Given the response to infliximab, the patient was given 3 further infusions at 8-week intervals with no other concomitant treatment. No side-effects were observed.
DISCUSSION
Therapy for PRP is based largely on anecdotal reports owing to the idiopathic nature of the disorder, the rarity of cases and the lack of controlled trials. In addition, some cases of PRP resolve spontaneously without therapy; therefore evaluation of the success of any therapy is controversial. Several therapeutic approaches for treating PRP have been published (3). In 1985, Fox et al. found that more than 20 different agents have been used to treat the disorder (4). Systemic retinoids are commonly used as a first-line therapy and methotrexate has traditionally been a good second-line treatment. Other therapies include immunosuppressive medications, such as azathioprine or cyclosporin A, stanozolol, phototherapy, extracorporeal photochemotherapy, fumaric acid esters and calcipotriol.

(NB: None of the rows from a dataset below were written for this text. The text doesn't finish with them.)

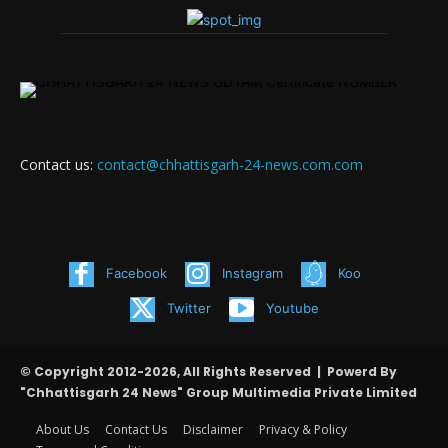
Contact us:
contact@chhattisgarh-24-news.com.com
Facebook
Instagram
Koo
Twitter
Youtube
© Copyright 2012-2026, All Rights Reserved | Powerd By
"Chhattisgarh 24 News" Group Multimedia Private Limited
About Us
Contact Us
Disclaimer
Privacy & Policy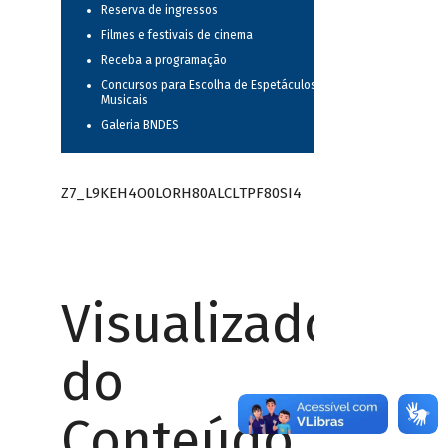
Reserva de ingressos
Filmes e festivais de cinema
Receba a programação
Concursos para Escolha de Espetáculos
Musicais
Galeria BNDES
Z7_L9KEH4O0LORH80ALCLTPF80SI4
Visualizador
do
Conteúdo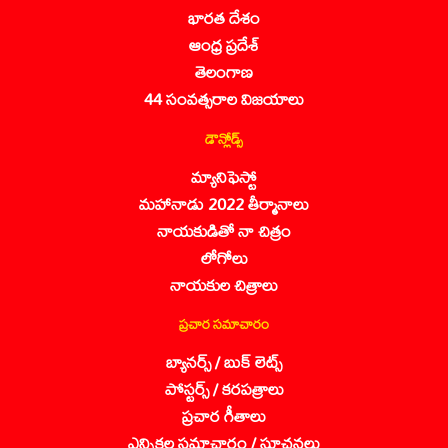
భారత దేశం
ఆంధ్ర ప్రదేశ్
తెలంగాణ
44 సంవత్సరాల విజయాలు
డౌన్లోడ్స్
మ్యానిఫెస్టో
మహానాడు 2022 తీర్మానాలు
నాయకుడితో నా చిత్రం
లోగోలు
నాయకుల చిత్రాలు
ప్రచార సమాచారం
బ్యానర్స్ / బుక్ లెట్స్
పోస్టర్స్ / కరపత్రాలు
ప్రచార గీతాలు
ఎన్నికల సమాచారం / సూచనలు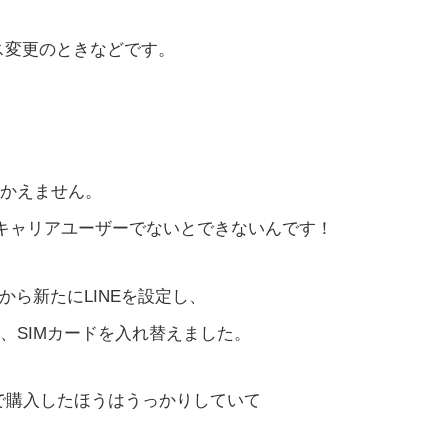
レス変更のときなどです。
つかえません。
3キャリアユーザーでないとできないんです！
から新たにLINEを設定し、
、SIMカードを入れ替えました。
セットで購入したほうはうっかりしていて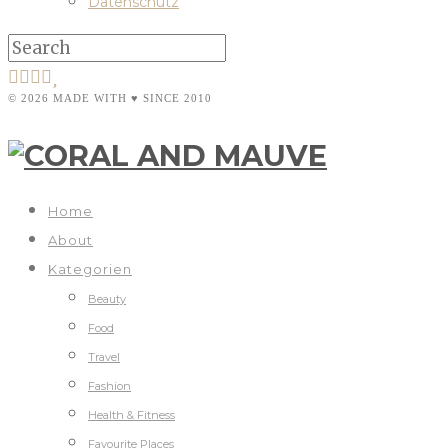
Datenschutz
© 2026 MADE WITH ♥ SINCE 2010
Home
About
Kategorien
Beauty
Food
Travel
Fashion
Health & Fitness
Favourite Places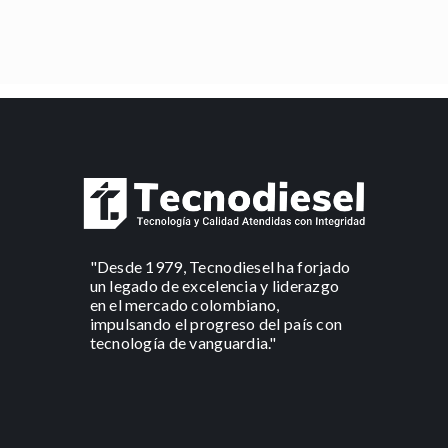
"Desde 1979, Tecnodiesel ha forjado
un legado de excelencia y liderazgo
en el mercado colombiano,
impulsando el progreso del país con
tecnología de vanguardia."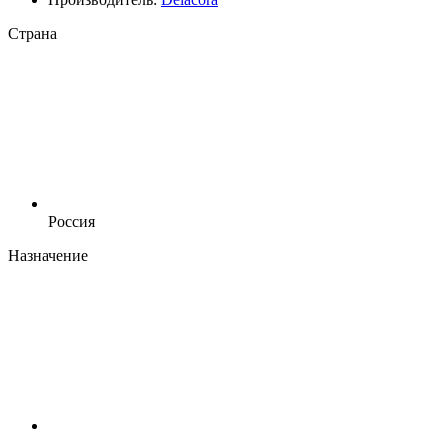
Страна
Россия
Назначение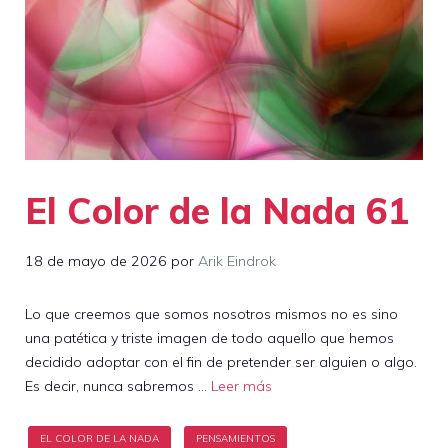
El Color de la Nada 61
18 de mayo de 2026
por
Arik Eindrok
Lo que creemos que somos nosotros mismos no es sino
una patética y triste imagen de todo aquello que hemos
decidido adoptar con el fin de pretender ser alguien o algo.
Es decir, nunca sabremos …
Leer más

Infliximab is a neutralizing, chimeric, monoclonal antibody that binds to the pro-inflammatory cytokine tumour necrosis factor (TNF)-α. Initially developed for the treatment of Crohn’s disease, this medication has been reported to be effective in treating psoriasis (5) and a number of inflammatory dermatoses, including hidradenitis suppurativa or pyoderma gangrenosum (6, 7). There is a clinical and therapeutic response overlap between psoriasis and PRP. As infliximab is efficacious in treating psoriasis, it could be also useful in PRP.
Only a few cases of the use of anti-TNF-α immunotherapy as treatment for PRP have been published (7–10). The first report (8) describes a patient with PRP and polyarthritis treated with infusions of the p55 TNF-α receptor immunoadhesin, with no response of the skin condition, but with remission of the arthritis. Three subsequent reports have demonstrated the efficacy of infliximab in the treatment of 6 patients with adult-type PRP (7, 9, 10). No significant adverse effects have been noted in the literature.
In our patient it is highly likely that infliximab was responsible for the clinical response. Failure of the cyclosporine and acitretin therapies to control the disease, and the temporal improvement related to the infliximab infusions, suggest an active role of the drug. The patient experienced a significant improvement after the third infusion at week 6, which was infliximab monotherapy, as acitretin had been stopped 4 weeks previously. The therapy was well-tolerated in our patient, with no side-effects.
PRP may pose a therapeutic challenge. In view of the response in the case described here and the previous successful reports (7, 9, 10), infliximab could be included as an alternative agent for treating adult-onset PRP. TNF-α is a pro-inflammatory cytokine that plays an imunomodulatory role in a variety of systemic and dermatological diseases. Given the response to anti-human TNF monoclonal antibodies, TNF-α may play a pathophysiological role in PRP.
Conflicts of interest: None identified.